With the arrival of the 1920s era also came the arrival of the “new woman.” Recently having obtained the ability to vote, women also took the opportunity to become their own and establish their own identities. They started to wear shorter skirts, bobbed their hair, and wore plenty of makeup and jewelry. Called the “flappers,” these women looked for something beyond the roles of traditional marriage and motherhood, and allowed themselves to let loose of their restraints in the 1920s.
Although women were slowly starting to enjoy more freedoms and more rights, they were still faced with much discrimination and harassment in the workplace. To alleviate this, the Equal Pay Act of 1963, which ensured that women and men received the same pay for doing the same job, was enforced. However, this did not changed much; women were still paid 42 percent less than men. However, Betty Friedan, a journalist responsible for starting the women’s movement, helped found the National Organization for Women (NOW) in 1966, which brought attention to ending discrimination in the workplace and in obtaining more education opportunities for women.

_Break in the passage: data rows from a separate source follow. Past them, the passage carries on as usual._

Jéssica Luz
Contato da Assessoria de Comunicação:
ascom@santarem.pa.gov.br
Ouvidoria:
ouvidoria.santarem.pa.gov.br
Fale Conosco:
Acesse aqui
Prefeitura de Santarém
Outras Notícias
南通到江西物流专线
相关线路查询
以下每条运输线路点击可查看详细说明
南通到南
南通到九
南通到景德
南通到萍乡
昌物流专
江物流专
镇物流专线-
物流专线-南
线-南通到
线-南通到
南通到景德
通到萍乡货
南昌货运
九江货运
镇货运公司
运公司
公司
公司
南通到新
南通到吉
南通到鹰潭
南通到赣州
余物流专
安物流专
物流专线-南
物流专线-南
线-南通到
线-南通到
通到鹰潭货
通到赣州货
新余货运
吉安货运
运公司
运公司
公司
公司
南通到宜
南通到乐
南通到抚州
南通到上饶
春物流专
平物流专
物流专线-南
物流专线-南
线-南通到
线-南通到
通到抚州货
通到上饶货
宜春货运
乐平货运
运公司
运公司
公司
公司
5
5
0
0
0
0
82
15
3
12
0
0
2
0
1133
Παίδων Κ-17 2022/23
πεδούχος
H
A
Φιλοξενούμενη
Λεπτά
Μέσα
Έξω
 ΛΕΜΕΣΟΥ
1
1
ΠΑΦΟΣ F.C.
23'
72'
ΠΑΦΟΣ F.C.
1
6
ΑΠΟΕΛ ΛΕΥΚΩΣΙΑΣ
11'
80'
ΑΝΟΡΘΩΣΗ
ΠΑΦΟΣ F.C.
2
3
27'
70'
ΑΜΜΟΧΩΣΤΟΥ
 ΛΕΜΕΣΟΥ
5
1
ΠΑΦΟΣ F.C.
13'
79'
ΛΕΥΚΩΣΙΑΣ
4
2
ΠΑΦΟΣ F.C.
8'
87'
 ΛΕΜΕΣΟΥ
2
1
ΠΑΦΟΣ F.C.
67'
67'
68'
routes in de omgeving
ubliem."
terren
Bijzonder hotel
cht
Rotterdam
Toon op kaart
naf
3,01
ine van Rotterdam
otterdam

Their efforts were slowly but surely heeded, to by the 1970s, women started to gain positions in office at the local, state, and national levels, and more women were enrolled in graduate and professional programs than ever recorded.
Another purpose of NOW was to allow women to let go of was the “bondage of enforced maternity.” They were not to have any sort of birth control, regardless of her mental or physical health, her husband’s finances, or her family’s living conditions. They were to continue giving birth to kids for as long as possible, and as long as they were not dead, health was not an issue. From the continued efforts of NOW, this took a turn in 1960, with the FDA’s approval of the birth-control pill. Women got the opportunity finally revel in her own sexuality and her own family life, and had more control to her own body than ever before. In addition, the rebellious nature of the 1960s and 1970s time period also allowed for the improvement and development of the gay rights movements. More than 800 gay organizations were found throughout the country by 1973, homosexuality was stripped of its “mental illness” title, and colleges began to offer courses in “Gay/Queer Studies.” In both the male and female fight for freedom in sexuality, same-sex marriage was next in the fight. By the 21st century, this dream will also be made true, and men and women of same genders will be allowed to legally marry as per the Constitution.
Overall, as history shows, women have come a long way and have put in much effort to get to where they were in the 20th century. Although they have achieved the freedom to vote, to work in high positions, to get equal pay, and to choose roles outside of motherhood and marriage, they still have quite some way to go to defeat a few of the remaining racial inequalities and hidden injustices that they have to face in the 20th century and future societies. Nevertheless, the effort and progress of women till date show a promising and uphill future of improvements; it suggests that all freedoms, including social, political, working, personal, and racial freedoms, not just for women, but for mankind, are within reach in the future.